L’utile netto consolidato raddoppia, attestandosi a 14,2 milioni di euro contro i 6,5 milioni del 2024. A incidere positivamente sono stati il calo degli oneri finanziari – legato sia alla riduzione dei tassi sia al minor indebitamento medio – e una gestione operativa più efficiente.
Migliora la struttura finanziaria
Sul fronte finanziario, il gruppo evidenzia un rafforzamento della struttura. La posizione finanziaria netta si riduce a 194,4 milioni di euro (da 210 milioni), grazie al miglioramento dell’autofinanziamento gestionale e a una gestione più efficiente del capitale circolante.
L’autofinanziamento si attesta a 46,2 milioni, mentre gli investimenti scendono a 20,5 milioni (3,4% dei ricavi), in calo rispetto ai 24,7 milioni del 2024, principalmente per la conclusione di un ciclo di innovazione di prodotto e di internalizzazione produttiva.
Per gli operatori della filiera garden, il dato sugli investimenti segnala una fase di consolidamento dopo un periodo di forte sviluppo industriale.
Dividendo e outlook 2026
Il CdA proporrà all’assemblea del 21 aprile 2026 un dividendo di 0,030 euro per azione, pari a un payout di circa il 36% dell’utile netto.

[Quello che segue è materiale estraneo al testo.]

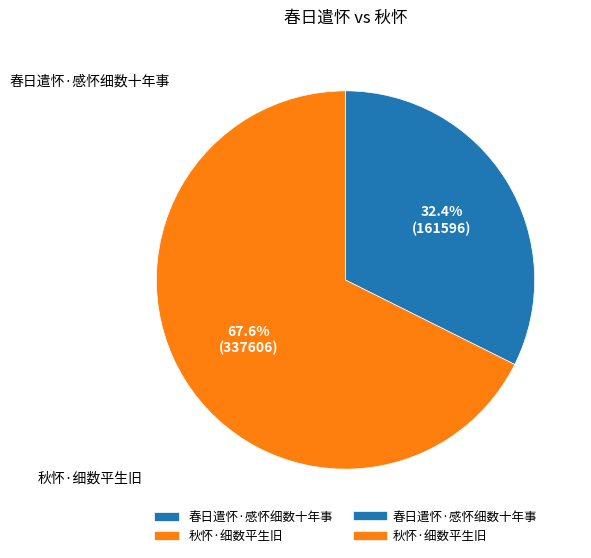

True or false: 春日遣怀·感怀细数十年事 accounts for 42% of the total.

False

Guardando al 2026, il management adotta un approccio prudente. L’elevata volatilità dello scenario economico e geopolitico riduce la visibilità sui mercati, imponendo una pianificazione più flessibile. Le priorità restano:
- rafforzamento della struttura finanziaria;
- consolidamento della posizione competitiva;
- ottimizzazione di costi e investimenti.

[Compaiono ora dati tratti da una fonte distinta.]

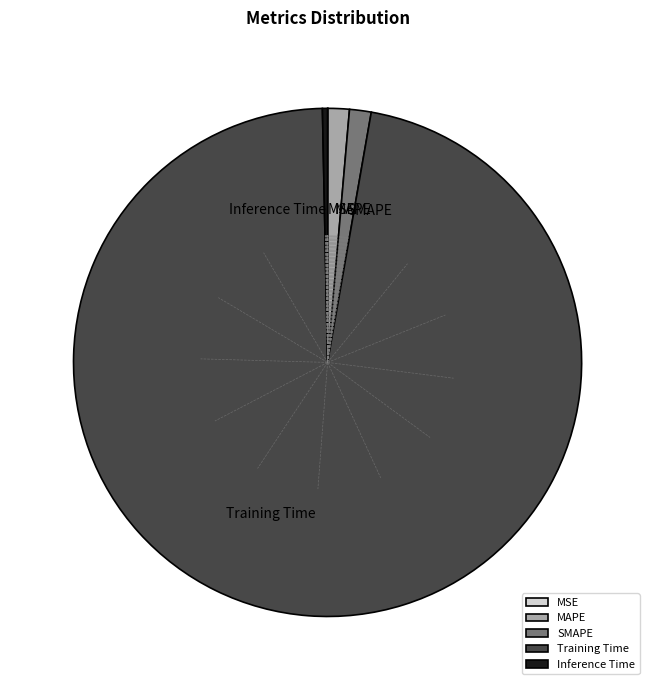

Is SMAPE the majority of the pie?

No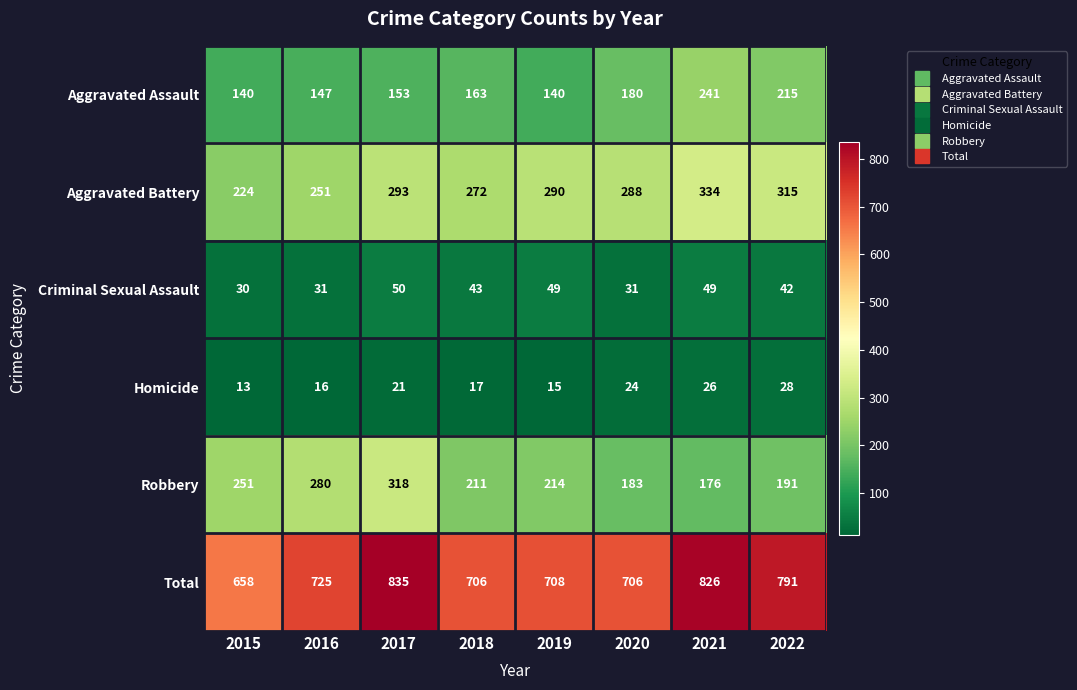

Which series has the widest spread of values?

Total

In questo contesto, Emak punta a mantenere una traiettoria di crescita sostenibile nel medio-lungo periodo, facendo leva sulla diversificazione dei business e sulla solidità industriale.

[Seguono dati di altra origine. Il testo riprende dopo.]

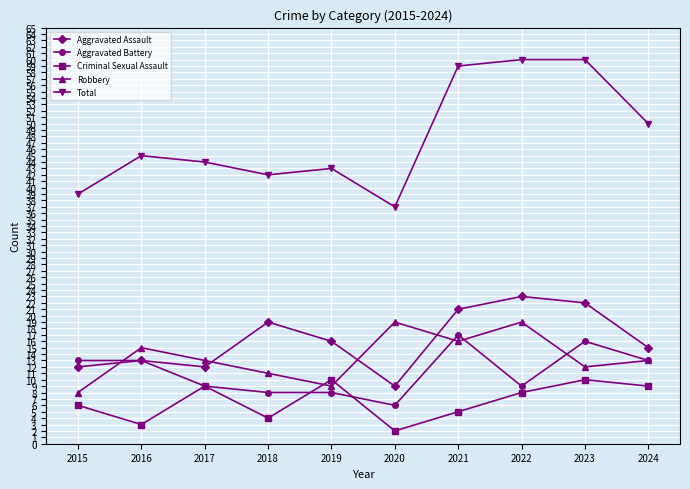

Which series has the widest spread of values?

Total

Indicazioni per il mercato DIY e garden
I risultati 2025 di Emak offrono alcune chiavi di lettura per il comparto: la tenuta del giardinaggio conferma la resilienza del segmento outdoor, mentre la ripresa dell’agricoltura e la crescita dell’industria evidenziano opportunità trasversali per i player della distribuzione specializzata.
Al tempo stesso, il rallentamento del cleaning e l’incertezza macroeconomica suggeriscono un 2026 ancora selettivo, in cui competitività, efficienza e gestione finanziaria saranno fattori decisivi lungo tutta la filiera.